Phase 6: Protobuf Wire Protocol

  • Replaced JSON text frames with protobuf binary frames on WebSocket (prost)
  • Protobuf schema (proto/strana.proto) covering all client/server messages, GraphValue (11 variants), BatchResultEntry
  • Wire conversion layer (src/wire.rs) translating between proto types and internal serde types — session layer unchanged
  • HTTP endpoints support both JSON (default) and protobuf via Content-Type: application/x-protobuf header negotiation
  • Switched from compiling Kuzu from source to prebuilt shared library (kuzu-lib/) via KUZU_SHARED=1
  • All 44 existing WebSocket tests rewritten for binary protobuf, 6 new HTTP protobuf tests added
  • 14 wire round-trip unit tests, 69 integration tests, 59 unit tests (128 unique tests total)

Phase 5: HTTP Variant

  • Stateless HTTP endpoints alongside existing WebSocket protocol
  • POST /v1/execute — single query, single response
  • POST /v1/batch — array of statements, sequential execution, stops on first error
  • POST /v1/pipeline — transactional: BEGIN → execute all → COMMIT (auto-rollback on error)
  • Bearer token auth via Authorization: Bearer <token> header (same TokenStore as WebSocket)
  • Each HTTP request gets its own kuzu::Connection — no session state between requests
  • HTTP-specific response types (HttpResult enum) separate from WebSocket ServerMessage
  • Blocking execution via tokio::task::spawn_blocking for Kuzu operations
  • Updated PROTOCOL.md with HTTP API section
  • 19 new HTTP integration tests, 44 unit tests, 63 integration tests (151 total)

Phase 4: Result Streaming

  • Cursor-based streaming via fetch_size on execute — server holds query cursor open, client fetches batches with fetch
  • New client messages: fetch, close_stream
  • New server message: close_stream_ok
  • result gains optional stream_id and has_more fields (omitted when not streaming)
  • Multiple concurrent cursors per session, each with a unique stream_id
  • Server-side cursor timeout (default 30s, configurable) — idle cursors automatically cleaned up
  • Without fetch_size, behavior is identical to pre-streaming (backward compatible)
  • Added has_next() to kuzu-patched QueryResult for partial iteration
  • Updated PROTOCOL.md with streaming lifecycle and new message docs
  • 44 unit tests, 41 integration tests (129 total)

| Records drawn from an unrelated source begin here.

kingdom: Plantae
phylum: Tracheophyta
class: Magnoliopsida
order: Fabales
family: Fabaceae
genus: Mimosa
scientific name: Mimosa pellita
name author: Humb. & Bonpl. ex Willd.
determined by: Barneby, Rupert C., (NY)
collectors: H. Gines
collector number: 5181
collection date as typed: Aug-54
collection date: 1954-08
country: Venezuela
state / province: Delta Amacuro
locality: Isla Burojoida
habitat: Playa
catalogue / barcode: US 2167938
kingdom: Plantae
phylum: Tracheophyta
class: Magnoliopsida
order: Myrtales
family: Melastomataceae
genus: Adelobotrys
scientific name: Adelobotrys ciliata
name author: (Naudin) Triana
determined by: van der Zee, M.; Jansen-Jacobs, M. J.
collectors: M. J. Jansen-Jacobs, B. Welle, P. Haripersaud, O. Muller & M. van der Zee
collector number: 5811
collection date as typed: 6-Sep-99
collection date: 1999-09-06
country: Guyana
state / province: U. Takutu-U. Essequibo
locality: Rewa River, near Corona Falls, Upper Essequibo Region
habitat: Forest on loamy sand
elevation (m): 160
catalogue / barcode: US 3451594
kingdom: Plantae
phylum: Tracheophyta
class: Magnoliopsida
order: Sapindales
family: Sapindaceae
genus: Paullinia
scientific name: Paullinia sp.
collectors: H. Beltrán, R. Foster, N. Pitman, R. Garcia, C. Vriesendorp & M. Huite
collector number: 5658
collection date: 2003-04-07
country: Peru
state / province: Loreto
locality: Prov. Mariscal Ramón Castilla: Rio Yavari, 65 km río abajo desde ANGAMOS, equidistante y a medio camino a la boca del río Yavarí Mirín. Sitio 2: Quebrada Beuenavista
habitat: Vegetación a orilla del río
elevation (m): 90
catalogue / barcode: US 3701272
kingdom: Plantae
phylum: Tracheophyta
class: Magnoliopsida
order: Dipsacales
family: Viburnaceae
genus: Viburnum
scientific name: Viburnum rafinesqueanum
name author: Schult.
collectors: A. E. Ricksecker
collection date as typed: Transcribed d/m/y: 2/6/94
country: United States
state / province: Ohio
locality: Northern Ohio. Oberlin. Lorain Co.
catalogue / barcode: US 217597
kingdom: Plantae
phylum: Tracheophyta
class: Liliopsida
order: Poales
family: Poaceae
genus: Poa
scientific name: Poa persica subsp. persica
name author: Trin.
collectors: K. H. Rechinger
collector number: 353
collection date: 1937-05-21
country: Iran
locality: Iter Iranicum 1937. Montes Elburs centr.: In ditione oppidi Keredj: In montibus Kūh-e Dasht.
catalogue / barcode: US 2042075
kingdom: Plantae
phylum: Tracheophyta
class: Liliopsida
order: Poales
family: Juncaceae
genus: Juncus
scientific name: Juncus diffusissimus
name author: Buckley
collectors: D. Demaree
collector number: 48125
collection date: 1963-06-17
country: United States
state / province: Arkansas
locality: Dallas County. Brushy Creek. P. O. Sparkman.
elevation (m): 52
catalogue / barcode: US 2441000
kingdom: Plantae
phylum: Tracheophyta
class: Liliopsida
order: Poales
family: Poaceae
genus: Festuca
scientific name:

Phase 3: Transactions + Batching

  • Per-session connections via spawn_blocking + channel-based session worker (one Kuzu Connection per WebSocket session)
  • New client messages: begin, commit, rollback, batch
  • New server messages: begin_ok, commit_ok, rollback_ok, batch_result
  • Auto-commit remains the default; explicit begin starts a transaction
  • batch: array of statements executed sequentially, stops on first error
  • Disconnect without commit auto-rolls back the transaction
  • commit/rollback outside a transaction returns error
  • Updated PROTOCOL.md with transaction lifecycle and batch format
  • 28 integration tests, 39 unit tests (106 total)

Phase 2: Fix the Foundation

  • Wired params to Kuzu PreparedStatement — parameterized queries now work (string, int, float, bool, null)
  • Added request_id field on execute — echoed back on result and error responses
  • Simplified backend: removed GraphDb trait (single backend), removed unnecessary Mutex on Database
  • Updated PROTOCOL.md with request_id behavior and param types
  • 16 integration tests, 30 unit tests (76 total)

Phase 1: Multi-Token Auth

  • SHA-256 hashed multi-token auth system with three modes: open access, single-token, multi-token file
  • --token, --token-file, --generate-token CLI flags
  • Token file format with labels for audit logging
  • Renamed binary to graphd
  • Created README, PROTOCOL.md